Las cosas empiezan a cambiar cuando Ryûji descubre que Taiga está enamorada de Maruo, su mejor amigo y delegado de la clase. A su vez, Ryûji está enamorado de la mejor amiga de Taiga, una alegra y muy activa jovencita llamada Minori. Al saber los sentimientos de ambos deciden ayudarse a conquistar a sus seres amados, pero a ambos les cuesta mucho trabajo expresar sus sentimiento y se ponen muy nerviosos cuando están con la persona que les gusta. A pesar de ello, ambos están decididos a unir esfuerzos hasta lograr su meta.

Para lograr confesar su amor deciden unir fuerzas, lo que los lleva a pasar mucho tiempo juntos, y con ello empiezan a desarrollar una fuerte amistad que ni siquiera ellos mismo notan en un principio. Taiga es muy torpe y vive sola, lo que hace que Ryûji se preocupe por ella, haga los quehaceres en su departamento y la invite a cenar todos los días. Sin darse cuenta nace entre ellos un fuerte lazo de amistad, al grado de que Taiga se vuelve un tanto dependiente de Ryûji para casi todo. Pero lo más importante es que sólo entre ellos se siente realmente a gusto, ni siquiera en la compañía de la persona que les gusta se pueden sentir tan cómodos.

El pasar tanto tiempo juntos hace que todos en la escuela crean que son novios y eso genera una serie de confusiones que les dificulta alcanzar su objetivo, generando situaciones cómicas y también dramáticas. Aunado al contexto escolar, conocemos también parte de la vida familiar de cada uno, de los problemas que llevaron a Taiga a vivir sola y de las dificultades económicas que la madre de Ryûji debe solventar como madre soltera para sacar a su hijo adelante. Tales aspectos empiezan a generar un trasfondo más dramático que sumados a la parte romántica generarán un hermoso y emotivo desenlace que no recurre al típico y muchas veces antinatural final feliz.

La serie me gustó, realmente me pareció buena pero no tanto como a mucho de sus fans, aunque si la hubiera visto en mi época de preparatoria seguramente me hubiese gustado mucho más. La razón para considerarla buena a secas y no sobresaliente es porque que ya no soy el público al que está destinada la obra, dejé de ser un adolescente hace años, pero aun puedo apreciar lo buena que es y entender por qué le gusta tanto a muchas personas. De haberla visto cuando tenía la edad de los personajes seguramente me habría identificado de inmediato con los protagonistas, sobre todo con esa parte de no poder declarar los sentimientos por una persona.

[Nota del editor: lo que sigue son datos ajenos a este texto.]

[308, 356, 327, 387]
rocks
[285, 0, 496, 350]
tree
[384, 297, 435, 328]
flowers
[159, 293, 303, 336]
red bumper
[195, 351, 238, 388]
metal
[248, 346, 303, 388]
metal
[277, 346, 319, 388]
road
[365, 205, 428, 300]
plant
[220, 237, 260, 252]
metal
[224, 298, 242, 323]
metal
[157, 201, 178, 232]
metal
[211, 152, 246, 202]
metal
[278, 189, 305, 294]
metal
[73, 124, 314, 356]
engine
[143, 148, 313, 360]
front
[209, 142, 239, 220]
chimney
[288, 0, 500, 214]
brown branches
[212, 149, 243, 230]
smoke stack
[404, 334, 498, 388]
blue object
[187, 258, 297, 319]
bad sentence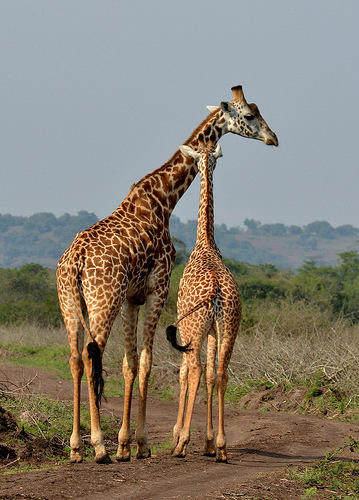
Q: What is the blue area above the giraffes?
A: Sky.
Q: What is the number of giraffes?
A: Two.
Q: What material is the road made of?
A: Dirt.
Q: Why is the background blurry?
A: Hazy sky.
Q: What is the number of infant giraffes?
A: One.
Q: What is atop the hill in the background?
A: Trees.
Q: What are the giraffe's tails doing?
A: Waving.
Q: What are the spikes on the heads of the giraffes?
A: Horns.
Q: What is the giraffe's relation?
A: Mom and baby.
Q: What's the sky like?
A: Blue.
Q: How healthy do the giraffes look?
A: Very healthy.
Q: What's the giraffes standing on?
A: Soil.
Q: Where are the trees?
A: Background.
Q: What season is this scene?
A: Summer.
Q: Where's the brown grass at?
A: In the middle.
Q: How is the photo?
A: Clear.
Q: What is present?
A: Animals.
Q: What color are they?
A: Brown.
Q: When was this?
A: Daytime.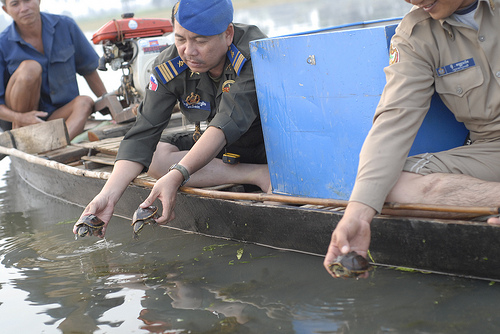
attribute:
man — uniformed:
[70, 0, 268, 237]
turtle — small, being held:
[76, 213, 107, 241]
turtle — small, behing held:
[130, 205, 160, 239]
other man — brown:
[321, 1, 499, 281]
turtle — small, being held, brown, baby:
[330, 251, 373, 282]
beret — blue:
[177, 1, 235, 36]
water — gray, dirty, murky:
[0, 154, 499, 332]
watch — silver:
[169, 161, 191, 184]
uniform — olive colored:
[113, 24, 274, 169]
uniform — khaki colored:
[348, 0, 500, 216]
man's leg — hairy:
[389, 170, 500, 212]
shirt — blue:
[0, 12, 103, 122]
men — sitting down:
[0, 1, 497, 280]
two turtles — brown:
[73, 206, 160, 240]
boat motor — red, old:
[92, 11, 175, 99]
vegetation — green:
[204, 237, 257, 266]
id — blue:
[435, 54, 478, 80]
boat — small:
[0, 11, 497, 283]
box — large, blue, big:
[248, 16, 469, 201]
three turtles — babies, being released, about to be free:
[75, 204, 373, 282]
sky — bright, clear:
[1, 2, 417, 121]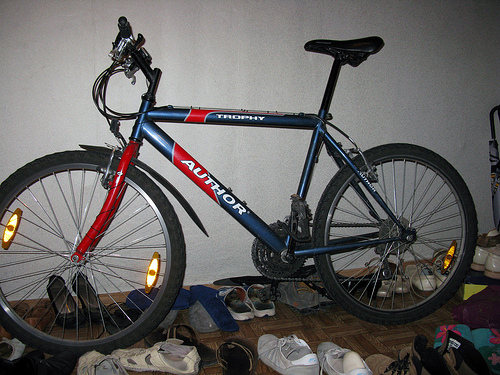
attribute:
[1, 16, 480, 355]
bicycle — red, blue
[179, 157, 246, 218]
lettering — white, all caps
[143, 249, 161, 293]
reflector — yellow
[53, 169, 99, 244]
spokes — silver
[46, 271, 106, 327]
heels — black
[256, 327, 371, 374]
shoes — gray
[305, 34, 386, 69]
seat — black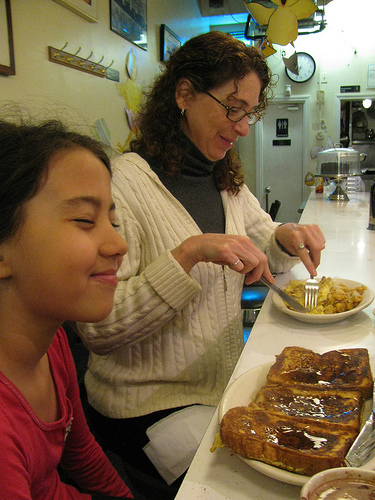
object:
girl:
[0, 117, 132, 499]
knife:
[251, 273, 310, 313]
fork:
[303, 264, 319, 311]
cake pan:
[313, 175, 357, 180]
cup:
[299, 467, 375, 500]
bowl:
[271, 274, 374, 324]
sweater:
[72, 151, 303, 421]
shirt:
[0, 325, 135, 498]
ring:
[297, 244, 304, 251]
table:
[173, 185, 374, 499]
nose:
[98, 229, 129, 258]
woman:
[75, 30, 325, 488]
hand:
[177, 231, 276, 286]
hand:
[275, 221, 325, 276]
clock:
[285, 50, 315, 84]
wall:
[0, 0, 210, 160]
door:
[262, 105, 303, 223]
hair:
[121, 31, 279, 197]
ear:
[174, 77, 192, 111]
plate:
[218, 358, 375, 485]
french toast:
[221, 402, 351, 476]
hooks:
[55, 41, 69, 56]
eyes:
[68, 214, 94, 229]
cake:
[320, 162, 349, 175]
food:
[310, 303, 324, 315]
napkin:
[142, 403, 218, 485]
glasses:
[202, 91, 260, 126]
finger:
[294, 240, 317, 276]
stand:
[327, 184, 350, 202]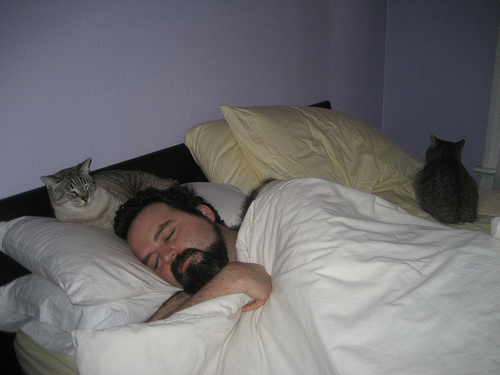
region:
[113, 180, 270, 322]
a man sleeping in a bed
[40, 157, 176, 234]
a cat sleeping above a man's head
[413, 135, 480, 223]
a cat laying on yellow sheets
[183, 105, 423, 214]
yellow pillows on a bed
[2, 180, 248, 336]
white pillows on a bed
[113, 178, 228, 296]
a man with black hair and black beard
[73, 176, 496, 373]
a white bed-cover on a bed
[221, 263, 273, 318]
a man holding a bed-cover with his hand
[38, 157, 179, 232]
a gray cat with a white belly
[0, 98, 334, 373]
a wooden bed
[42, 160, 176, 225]
a white and gray cat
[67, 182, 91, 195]
the closed eyes of the cat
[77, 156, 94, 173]
the cat's ear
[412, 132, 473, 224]
a dark gray cat laying on the bed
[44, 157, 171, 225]
a light gray cat laying on a pillow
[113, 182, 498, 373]
a man asleep under covers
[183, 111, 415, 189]
two yellow pillowcases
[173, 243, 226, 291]
a beard on the man's face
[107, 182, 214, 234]
a head of curly brown hair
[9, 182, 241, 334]
two white pillows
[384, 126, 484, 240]
a cat laying on a bed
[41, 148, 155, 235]
a cat laying on a pillow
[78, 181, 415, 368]
a man asleep in a bed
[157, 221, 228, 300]
a man with facial hair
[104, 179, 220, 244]
a man with black hair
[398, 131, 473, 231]
a black cat laying on a bed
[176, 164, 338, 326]
a man laying under the covers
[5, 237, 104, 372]
two white pillows on a bed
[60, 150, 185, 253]
a cat laying next to a man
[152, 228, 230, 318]
a man with a beard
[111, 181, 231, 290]
the head of a man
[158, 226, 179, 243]
the eye of a man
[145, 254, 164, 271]
the eye of a man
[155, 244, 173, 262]
the nose of a man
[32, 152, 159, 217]
a sleeping cat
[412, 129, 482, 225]
a sleeping cat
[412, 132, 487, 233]
a black cat sleeping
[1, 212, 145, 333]
a group of white pillows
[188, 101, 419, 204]
a group of yellow pillows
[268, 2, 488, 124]
shadows on a wall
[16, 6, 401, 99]
The wall is the color white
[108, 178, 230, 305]
The head of the man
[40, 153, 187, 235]
The cat on the pillow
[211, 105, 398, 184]
The pillows on the bed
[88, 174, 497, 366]
The man is covered in a blanket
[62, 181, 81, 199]
The eye of the cat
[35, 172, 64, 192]
The ear of the cat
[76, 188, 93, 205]
The nose of the cat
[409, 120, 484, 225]
The cat is the color gray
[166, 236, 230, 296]
The man has a beard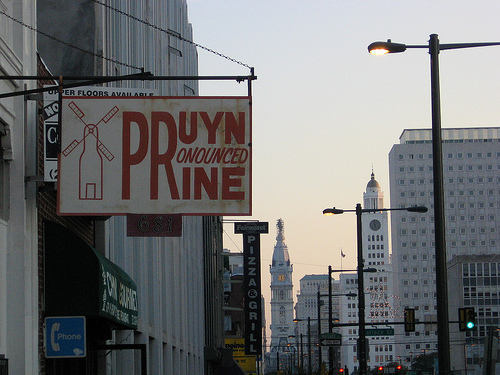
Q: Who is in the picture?
A: No one.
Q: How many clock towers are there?
A: Two.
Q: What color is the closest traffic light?
A: Green.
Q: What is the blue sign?
A: Phone.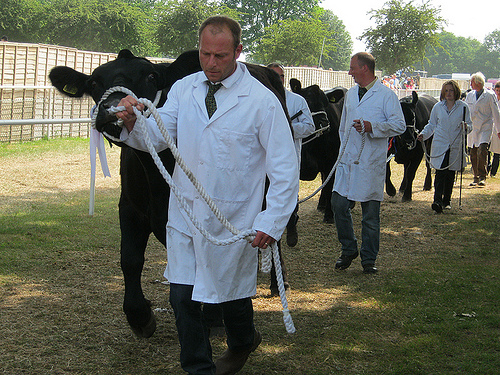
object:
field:
[0, 136, 499, 375]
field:
[112, 15, 299, 374]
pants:
[329, 191, 380, 267]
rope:
[130, 97, 239, 240]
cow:
[46, 48, 289, 336]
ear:
[47, 66, 92, 99]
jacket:
[119, 61, 298, 304]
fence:
[0, 42, 492, 145]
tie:
[203, 81, 225, 120]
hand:
[113, 94, 145, 135]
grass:
[0, 186, 125, 273]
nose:
[95, 99, 126, 138]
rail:
[1, 118, 87, 126]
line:
[116, 16, 472, 374]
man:
[114, 16, 299, 374]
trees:
[99, 0, 154, 58]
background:
[0, 0, 328, 87]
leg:
[117, 200, 157, 339]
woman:
[416, 80, 471, 216]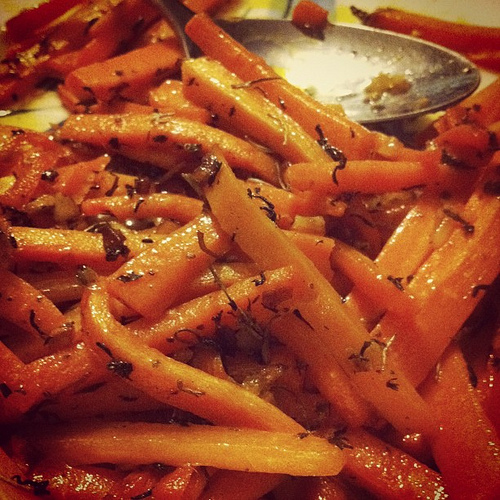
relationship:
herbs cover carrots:
[162, 143, 233, 191] [0, 0, 500, 500]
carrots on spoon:
[351, 69, 419, 102] [234, 18, 489, 124]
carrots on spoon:
[363, 71, 411, 105] [234, 18, 489, 124]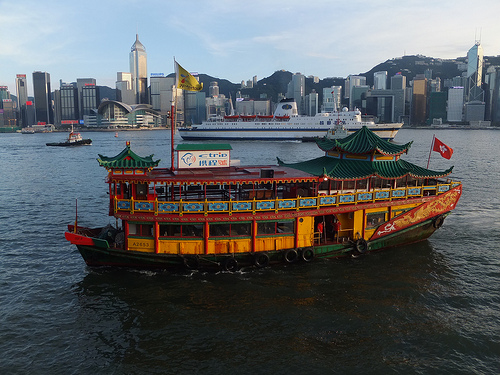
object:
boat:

Ese aspecto de ocultar los sentimiento por alguien o tener dificultad para expresarlos abiertamente a pesar de que callarlos nos haga sufrir más, me parece que es el elemento que atrae a muchos de sus espectadores, pues es algo que muchos de nosotros como adolescente tuvimos que enfrentar. Además de eso, el drama al que da paso es sumamente bueno, no de ese drama meloso y falso o en extremo depresivo, sino un drama real que a pesar de ser una cosa de niños, es algo fuerte que a esa edad parece difícil de superar.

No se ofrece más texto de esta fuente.